#### [INSTRUCTION]
Please locate each line in the records below that contains the word "portion" and copy those lines, counting uppercase and lowercase as different.

#### [PROVIDED RECORDS]

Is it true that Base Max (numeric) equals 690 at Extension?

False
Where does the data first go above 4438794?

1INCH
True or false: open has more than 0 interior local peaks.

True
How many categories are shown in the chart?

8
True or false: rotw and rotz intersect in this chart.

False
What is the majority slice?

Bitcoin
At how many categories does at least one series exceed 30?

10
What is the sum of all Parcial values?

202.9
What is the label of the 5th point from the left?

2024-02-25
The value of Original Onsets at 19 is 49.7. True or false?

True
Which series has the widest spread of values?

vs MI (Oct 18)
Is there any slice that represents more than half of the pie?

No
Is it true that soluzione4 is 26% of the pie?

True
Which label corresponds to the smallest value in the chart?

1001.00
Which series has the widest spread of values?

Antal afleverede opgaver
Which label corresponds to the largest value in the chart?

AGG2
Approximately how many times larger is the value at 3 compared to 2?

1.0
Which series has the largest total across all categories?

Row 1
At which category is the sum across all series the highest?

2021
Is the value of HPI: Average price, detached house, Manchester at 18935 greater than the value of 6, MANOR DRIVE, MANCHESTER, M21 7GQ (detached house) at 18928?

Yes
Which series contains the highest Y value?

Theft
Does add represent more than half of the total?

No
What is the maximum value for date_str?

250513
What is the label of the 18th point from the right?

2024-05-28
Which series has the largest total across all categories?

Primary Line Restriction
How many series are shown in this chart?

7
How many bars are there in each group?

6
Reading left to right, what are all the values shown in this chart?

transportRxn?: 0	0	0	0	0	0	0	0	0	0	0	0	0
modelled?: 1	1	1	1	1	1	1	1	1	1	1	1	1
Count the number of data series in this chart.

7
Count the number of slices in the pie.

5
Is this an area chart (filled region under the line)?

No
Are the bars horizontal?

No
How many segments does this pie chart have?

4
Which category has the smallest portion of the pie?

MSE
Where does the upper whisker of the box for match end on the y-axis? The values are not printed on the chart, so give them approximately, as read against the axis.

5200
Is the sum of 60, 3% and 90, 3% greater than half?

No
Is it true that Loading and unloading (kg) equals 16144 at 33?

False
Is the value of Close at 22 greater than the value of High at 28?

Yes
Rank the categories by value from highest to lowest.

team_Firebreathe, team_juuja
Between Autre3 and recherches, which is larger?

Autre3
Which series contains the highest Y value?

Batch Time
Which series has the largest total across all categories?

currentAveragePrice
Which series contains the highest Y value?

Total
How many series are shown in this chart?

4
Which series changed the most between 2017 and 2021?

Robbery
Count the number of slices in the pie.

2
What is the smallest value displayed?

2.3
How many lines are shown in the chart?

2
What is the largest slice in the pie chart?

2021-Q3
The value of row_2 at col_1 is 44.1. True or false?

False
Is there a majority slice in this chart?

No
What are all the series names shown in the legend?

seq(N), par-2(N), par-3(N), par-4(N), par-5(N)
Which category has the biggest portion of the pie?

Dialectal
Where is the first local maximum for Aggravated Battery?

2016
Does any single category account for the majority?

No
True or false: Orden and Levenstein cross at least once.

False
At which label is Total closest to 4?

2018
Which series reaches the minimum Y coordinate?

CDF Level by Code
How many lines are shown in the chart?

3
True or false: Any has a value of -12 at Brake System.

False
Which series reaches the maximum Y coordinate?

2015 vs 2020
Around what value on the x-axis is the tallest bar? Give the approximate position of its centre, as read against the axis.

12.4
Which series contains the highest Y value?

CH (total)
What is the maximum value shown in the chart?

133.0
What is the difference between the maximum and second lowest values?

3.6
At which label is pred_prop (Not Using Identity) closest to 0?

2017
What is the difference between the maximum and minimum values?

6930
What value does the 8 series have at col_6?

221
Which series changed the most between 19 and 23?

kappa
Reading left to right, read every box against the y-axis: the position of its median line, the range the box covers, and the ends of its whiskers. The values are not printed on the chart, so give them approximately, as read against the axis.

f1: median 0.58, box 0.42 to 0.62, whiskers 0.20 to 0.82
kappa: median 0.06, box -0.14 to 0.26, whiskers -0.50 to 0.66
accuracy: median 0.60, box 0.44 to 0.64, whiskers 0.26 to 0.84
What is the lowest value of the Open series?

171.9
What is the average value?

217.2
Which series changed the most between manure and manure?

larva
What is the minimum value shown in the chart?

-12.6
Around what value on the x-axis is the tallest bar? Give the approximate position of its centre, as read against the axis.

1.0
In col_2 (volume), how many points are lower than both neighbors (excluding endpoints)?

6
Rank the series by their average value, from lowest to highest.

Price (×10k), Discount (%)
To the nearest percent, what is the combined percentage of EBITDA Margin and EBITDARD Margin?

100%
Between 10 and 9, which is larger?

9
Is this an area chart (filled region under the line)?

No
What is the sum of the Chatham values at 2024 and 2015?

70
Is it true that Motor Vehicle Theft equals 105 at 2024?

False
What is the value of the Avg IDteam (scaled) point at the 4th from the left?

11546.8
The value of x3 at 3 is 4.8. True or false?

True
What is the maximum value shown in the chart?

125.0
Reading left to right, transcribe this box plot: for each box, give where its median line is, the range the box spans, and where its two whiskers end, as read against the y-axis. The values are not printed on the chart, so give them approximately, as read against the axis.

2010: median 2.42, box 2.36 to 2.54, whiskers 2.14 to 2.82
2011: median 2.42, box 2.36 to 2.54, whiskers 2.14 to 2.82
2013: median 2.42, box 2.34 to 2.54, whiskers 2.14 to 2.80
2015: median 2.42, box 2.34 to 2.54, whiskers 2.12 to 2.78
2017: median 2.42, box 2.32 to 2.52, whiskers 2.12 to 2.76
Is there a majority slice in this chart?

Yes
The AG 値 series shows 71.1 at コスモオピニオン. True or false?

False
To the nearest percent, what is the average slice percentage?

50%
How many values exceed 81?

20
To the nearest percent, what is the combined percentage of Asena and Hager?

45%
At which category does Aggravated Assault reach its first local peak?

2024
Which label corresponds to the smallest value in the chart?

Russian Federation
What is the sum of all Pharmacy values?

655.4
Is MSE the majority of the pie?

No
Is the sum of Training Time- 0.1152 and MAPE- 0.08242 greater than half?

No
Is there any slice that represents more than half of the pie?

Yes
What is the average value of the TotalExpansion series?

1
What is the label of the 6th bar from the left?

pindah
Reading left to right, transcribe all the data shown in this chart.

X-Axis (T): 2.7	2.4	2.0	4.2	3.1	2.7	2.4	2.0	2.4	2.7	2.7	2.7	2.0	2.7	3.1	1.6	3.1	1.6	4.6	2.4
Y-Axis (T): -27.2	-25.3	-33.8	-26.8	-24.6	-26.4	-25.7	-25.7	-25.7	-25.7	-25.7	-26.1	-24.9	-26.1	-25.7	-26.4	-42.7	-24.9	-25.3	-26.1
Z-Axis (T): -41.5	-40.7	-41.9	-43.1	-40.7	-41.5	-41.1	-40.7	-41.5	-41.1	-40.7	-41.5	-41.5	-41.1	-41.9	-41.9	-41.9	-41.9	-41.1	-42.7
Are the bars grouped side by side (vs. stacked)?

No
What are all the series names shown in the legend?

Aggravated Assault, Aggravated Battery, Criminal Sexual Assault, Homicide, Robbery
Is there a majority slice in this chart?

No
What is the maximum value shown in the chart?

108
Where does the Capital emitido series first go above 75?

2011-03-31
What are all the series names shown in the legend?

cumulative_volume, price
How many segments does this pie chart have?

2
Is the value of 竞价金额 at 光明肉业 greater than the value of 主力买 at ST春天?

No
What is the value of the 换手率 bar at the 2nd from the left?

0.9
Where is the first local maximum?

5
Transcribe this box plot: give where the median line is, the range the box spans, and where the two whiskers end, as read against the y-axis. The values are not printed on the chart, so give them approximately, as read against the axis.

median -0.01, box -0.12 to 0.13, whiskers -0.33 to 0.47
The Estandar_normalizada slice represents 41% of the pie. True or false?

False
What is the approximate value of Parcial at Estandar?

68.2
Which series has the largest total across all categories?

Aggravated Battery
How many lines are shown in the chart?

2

#### [RESULT FOR THIS EXERCISE]
Which category has the smallest portion of the pie?
Which category has the biggest portion of the pie?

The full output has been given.